Should photo books count? Doubtful, but this one is huge and comes with 5 essays about Mapplethorpe and is organized around a show I ended up seeing at LACMA when I lived in LA. So, Imma count it. First, the easy stuff. The book is gorgeous and wonderful and the prints looks great and I wish I owned it. The collection of 176 plates (plus some extra featured as examples in the essays section and printed smaller) does really show Mapplethorpe’s diversity. They are all portraits (except for one bad landscape). Even the ones flowers and fruit and furniture are portraits. They take a discrete subject which Mapplethorpe then drips in elegance and sex, lights perfectly, theatrically, almost religiously. Have you ever seen a bunch of grapes that ache sex and longing and elegance? Mapplethorpe’s got you. They whole aesthetic and vibe reads to me as very renaissance sculpture. Composed and beautiful and balanced and very homosexual. The bulk of the photos are from the X, Y and Z portfolios. Y is the collection of flowers, X is the S/M (which apparently Mapplethorpe backroynm-ed to Sex/Magik) stuff and Z is a collection of black male nudes. It’s weird that none of the essay writers point out the most obvious connection between the X and Y portfolios, namely that flowers are sex organs. Flowers themselves are shaped and colored and designed to facility pollination. The flower is the sexual organ of the plant. Since we aren’t plants, or even insects, the pleasure we get from smelling them or thinking about them or looking at them or composing superb photos of them isn’t really “sexual” in nature, but the joy largely universal. Flowers are wondrous, sexual, varied and strange.Mapplethorpe is asking us to take this same impulse and apply it to human sexuality, which he sees as equally diverse and elegant. While he does give us a good and unflinching overview of the sorts of stuff that was going down in the NYC S/M world in the early 80’s. But this isn’t anthropology, you aren’t suppose to to look at the photos of fisting or digital urethral sounding and ask how and why. you’re suppose to admire how wonderful and strange it looks, like a rare orchid. 
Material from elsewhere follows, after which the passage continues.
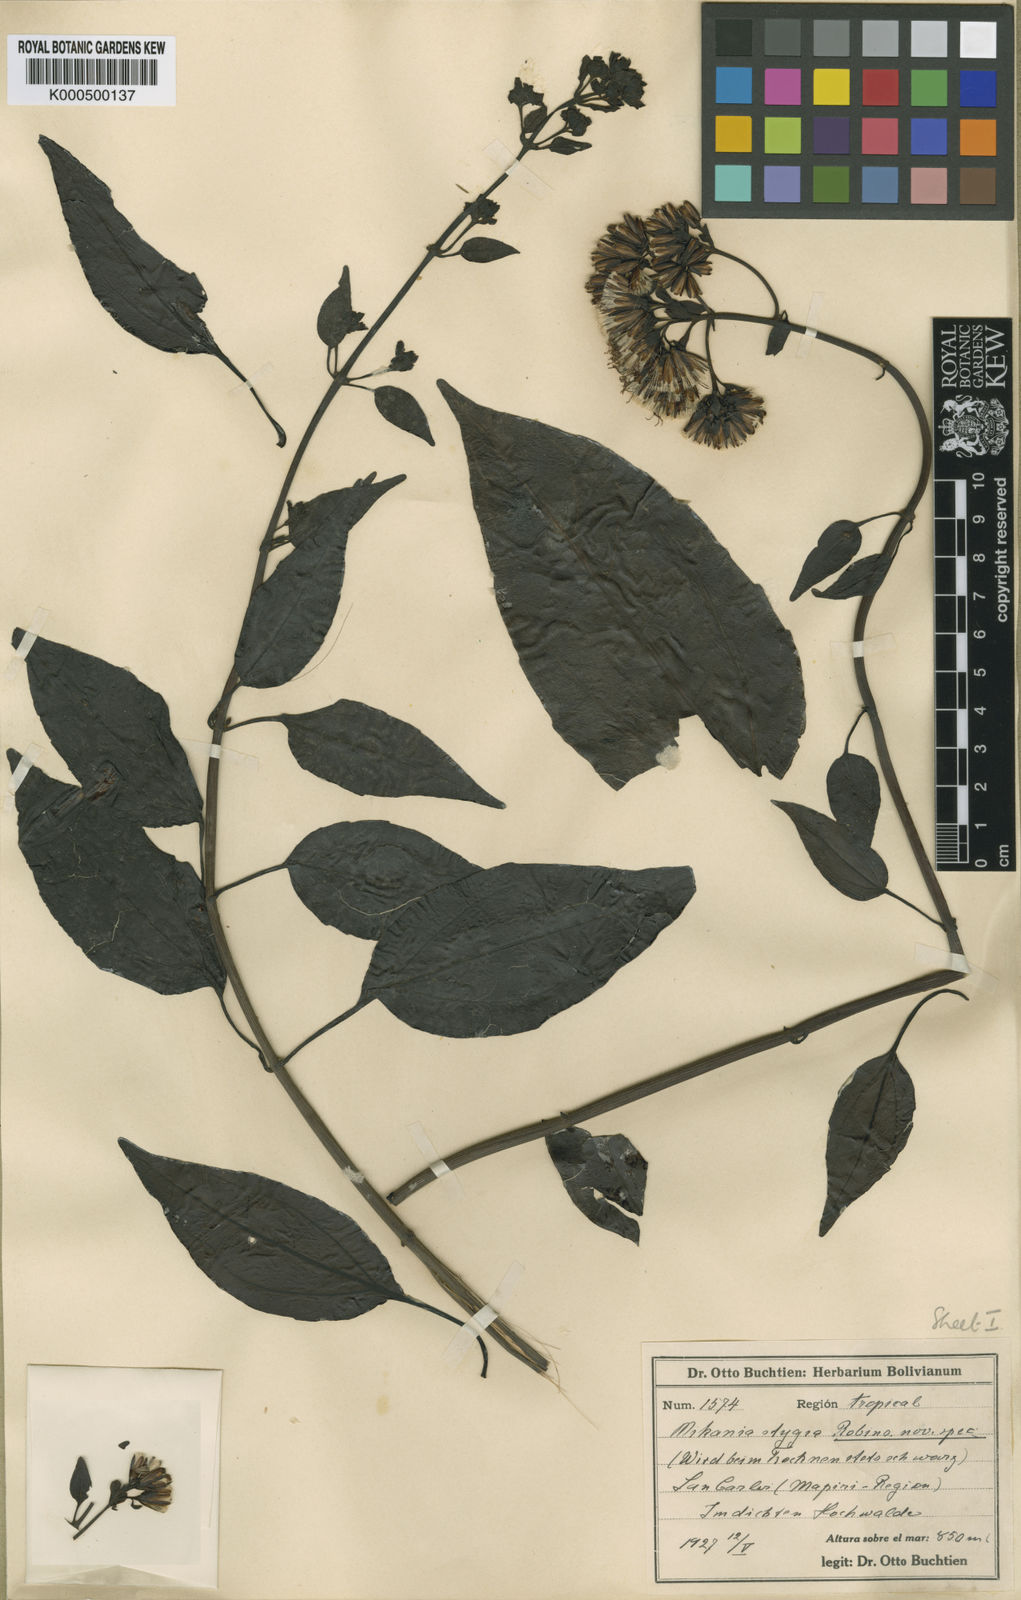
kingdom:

The book’s inclusion of the Z portfolio also brings up some interesting ideas about desire and race. First of all, put in the content of this book overall, I don’t think it’s fair to say that Mapplethorpe had a particular obsession, in his photography, with Black men. The subjects are varied by race and gender (with a noted absence of Black women) and unvaried in terms of physical beauty and musculature. Mapplethorpe makes everyone a sculpture. The body is always prime. Likewise, the criticism that he is reifying the big black dick stereotype also seems off to me. Yes, there are big black dicks, ask Jesse Helms, but all the dicks are huge. Mapplethorpe’s photos, even when photographing himself while dying, float in a cold and perfect world. The one photo I can’t get over though is one he made, in ’81, entitled Isaiah. In the photo, which like all of them is beautiful and well composed and balanced, a Black model posses with a cheesy prop spear and leopard loincloth. I assume this is suppose to be a sort of ironic answering to criticism about his work w/r/t race but still, yikes. 
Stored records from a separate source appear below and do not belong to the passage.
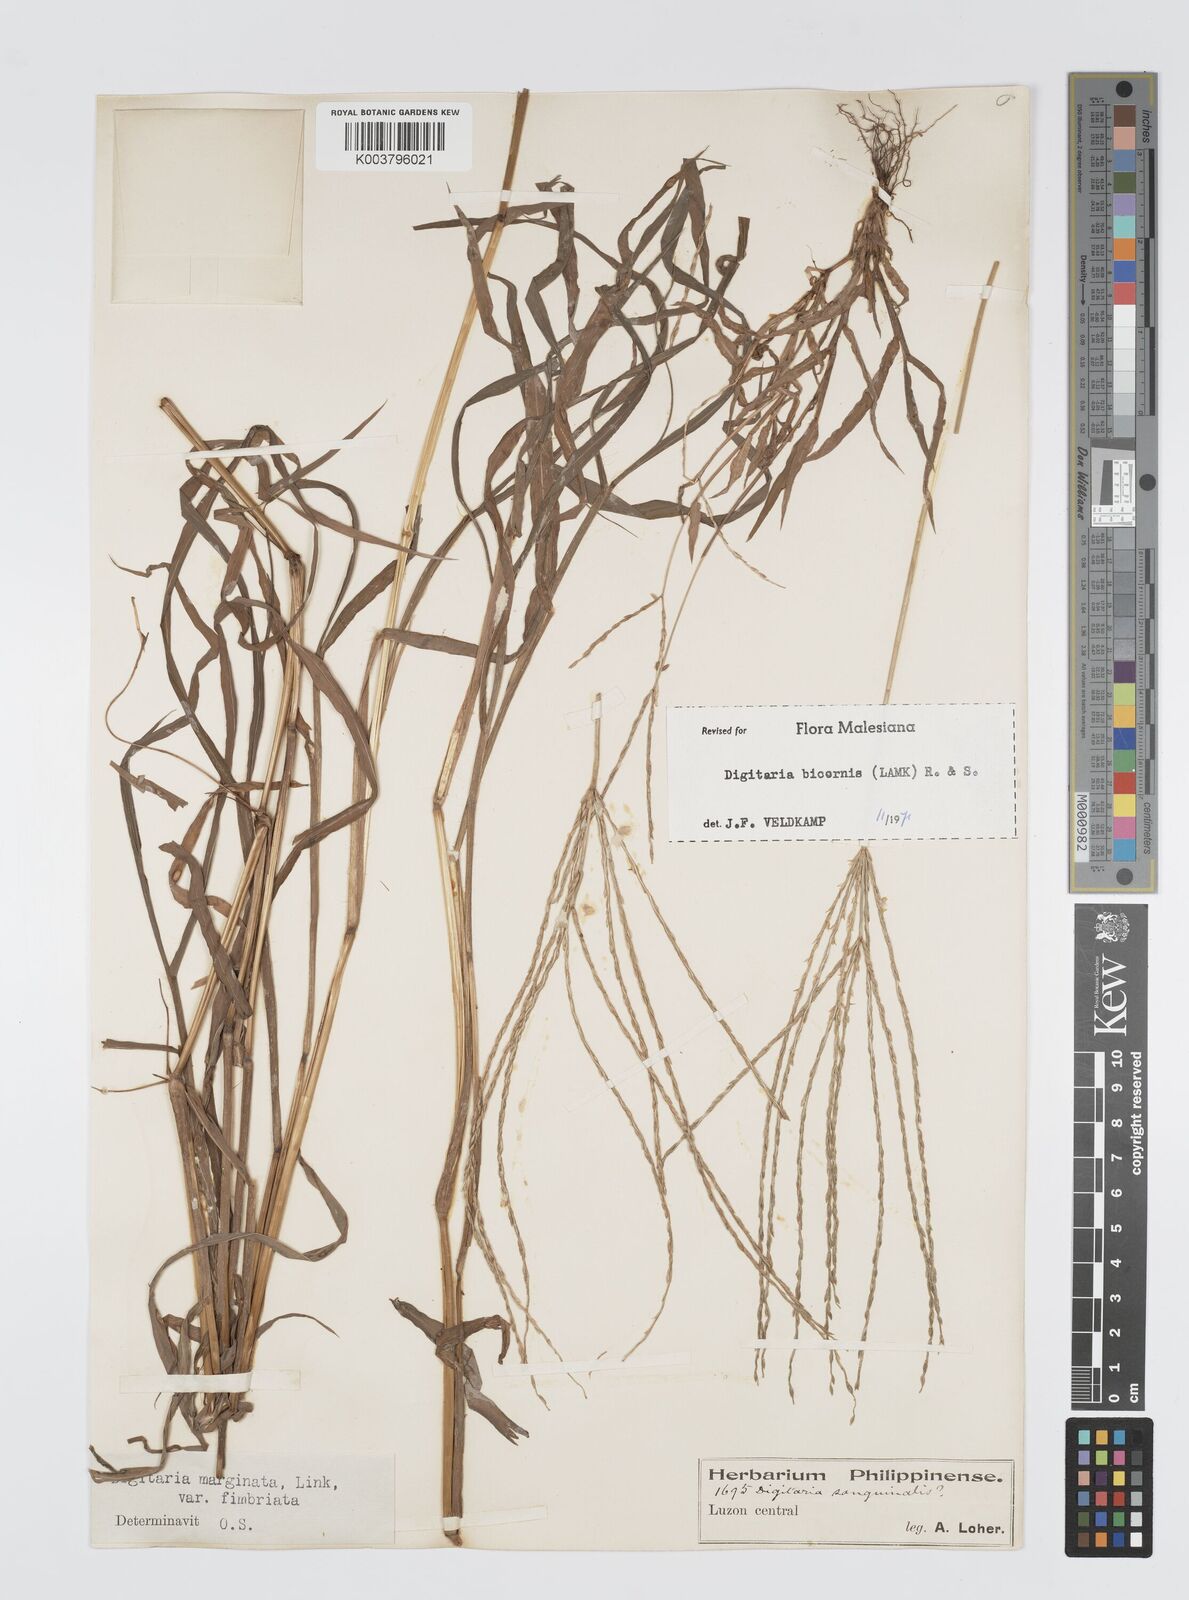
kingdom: Plantae
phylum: Tracheophyta
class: Liliopsida
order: Poales
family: Poaceae
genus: Digitaria
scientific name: Digitaria ciliaris
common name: Tropical finger-grass
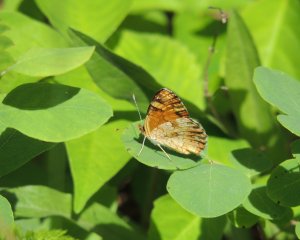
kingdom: Animalia
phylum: Arthropoda
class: Insecta
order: Lepidoptera
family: Nymphalidae
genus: Phyciodes
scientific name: Phyciodes tharos
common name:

Beyond it’s overt racism, the other thing that stands out in Isaiah is the fakeness of the prop spear. The model clearly didn’t “use” the spear in his day-to-day life, which puts the photo out of step with the overall philosophy of Mapplethorpe’s photography. The people in the S/M gear really use it. Mapplethorpe time and time again pointed out how he trolled for subjects and hookups at the same time in the same infamous clubs. How he’d bring someone home and fuck them and photograph them in the morning. It’s important to the mystique that Mapplethorpe be a participant in the culture he was documenting (the saddest iteration of this is that Mapplethorpe himself got carried off by AIDS right as the disease was decimating this community). Mapplethorpe himself got ahead by cultivating a sexual and professional relationship with Sam Wagstaff Jr., a very important member of the art world, especially photography. The essays quote several gallery owners as saying the only let Mapplethorpe in the door because Wagstaff. It’s hard to imagine this going down if you reverse the genders or orientations. A famous artist who began her career by sleeping with a much older established pillar of the art world. Or a male photographer going to clubs to pick up young women to have sex with then photograph engaged in pretty extreme sex acts. At this point your basically describing Terry Richardson (who, and maybe I’ll elaborate on this more some day, is basically a bizarro, much worse Mapplethorpe). Do I not view these situations as the same because of misogyny on my part? Probably, but I’d also propose that perhaps the gay community, specifically the S/M community is much better at understanding power and power’s relationship to sex and the ways you can erotically encounter or embody or give up power. Straight power relations are much more fixed and thus, somewhat paradoxically, easier to abuse. Anyway, wonderful stuff. I could look at these photos all day. 89 fists.